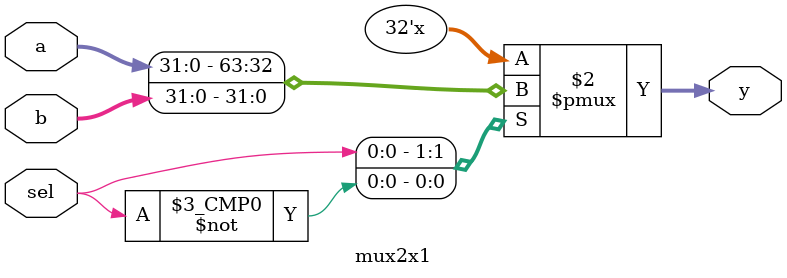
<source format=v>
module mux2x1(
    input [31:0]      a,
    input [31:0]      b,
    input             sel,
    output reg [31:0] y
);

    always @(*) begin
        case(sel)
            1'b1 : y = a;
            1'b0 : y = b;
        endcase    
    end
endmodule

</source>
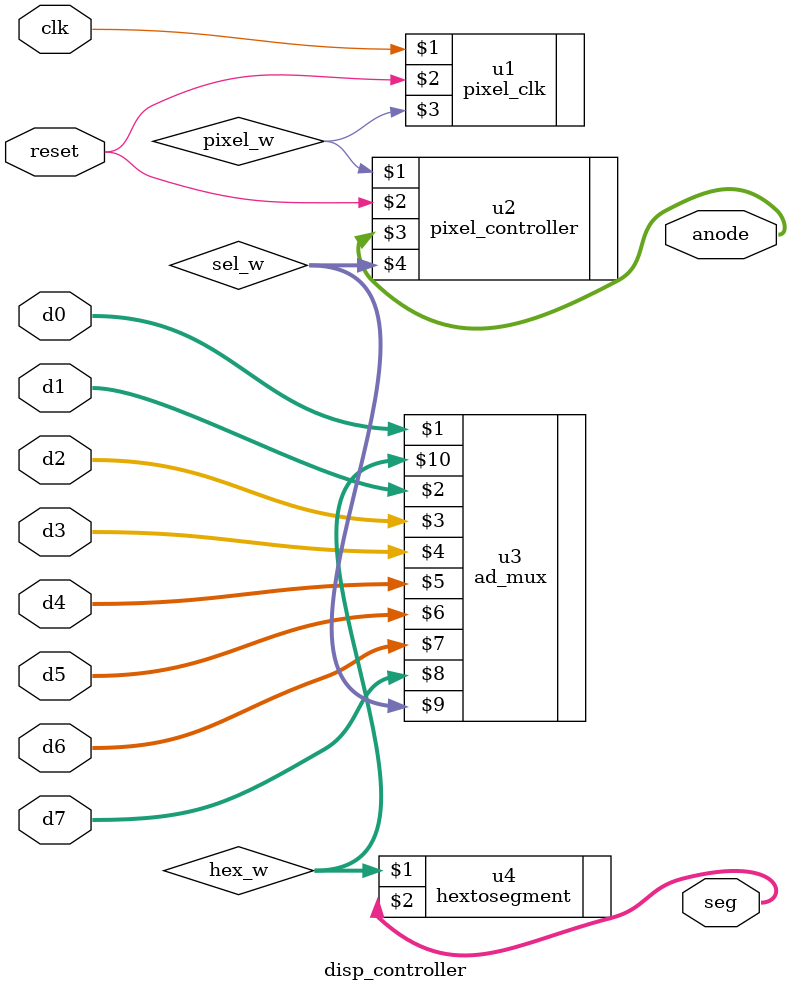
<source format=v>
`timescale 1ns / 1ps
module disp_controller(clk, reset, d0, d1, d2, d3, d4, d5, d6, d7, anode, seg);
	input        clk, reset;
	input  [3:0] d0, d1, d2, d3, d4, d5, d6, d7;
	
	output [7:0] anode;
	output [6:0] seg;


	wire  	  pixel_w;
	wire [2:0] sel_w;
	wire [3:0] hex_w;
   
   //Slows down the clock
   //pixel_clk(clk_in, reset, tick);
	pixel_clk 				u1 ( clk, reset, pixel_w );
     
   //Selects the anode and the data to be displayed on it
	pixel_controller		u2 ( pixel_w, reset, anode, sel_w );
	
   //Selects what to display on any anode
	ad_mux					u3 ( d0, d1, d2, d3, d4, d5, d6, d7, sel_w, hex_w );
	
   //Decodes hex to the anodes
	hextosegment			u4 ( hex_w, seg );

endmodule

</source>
------------
WHAT TO DO:
Only the records, copied exactly and free of pictures, belong in the answer.

OUTPUT FOR THIS TASK:
<source format=v>
module mux2x1(
    input [31:0]      a,
    input [31:0]      b,
    input             sel,
    output reg [31:0] y
);

    always @(*) begin
        case(sel)
            1'b1 : y = a;
            1'b0 : y = b;
        endcase    
    end
endmodule

</source>
<source format=v>
`timescale 1ns / 1ps
module disp_controller(clk, reset, d0, d1, d2, d3, d4, d5, d6, d7, anode, seg);
	input        clk, reset;
	input  [3:0] d0, d1, d2, d3, d4, d5, d6, d7;
	
	output [7:0] anode;
	output [6:0] seg;


	wire  	  pixel_w;
	wire [2:0] sel_w;
	wire [3:0] hex_w;
   
   //Slows down the clock
   //pixel_clk(clk_in, reset, tick);
	pixel_clk 				u1 ( clk, reset, pixel_w );
     
   //Selects the anode and the data to be displayed on it
	pixel_controller		u2 ( pixel_w, reset, anode, sel_w );
	
   //Selects what to display on any anode
	ad_mux					u3 ( d0, d1, d2, d3, d4, d5, d6, d7, sel_w, hex_w );
	
   //Decodes hex to the anodes
	hextosegment			u4 ( hex_w, seg );

endmodule

</source>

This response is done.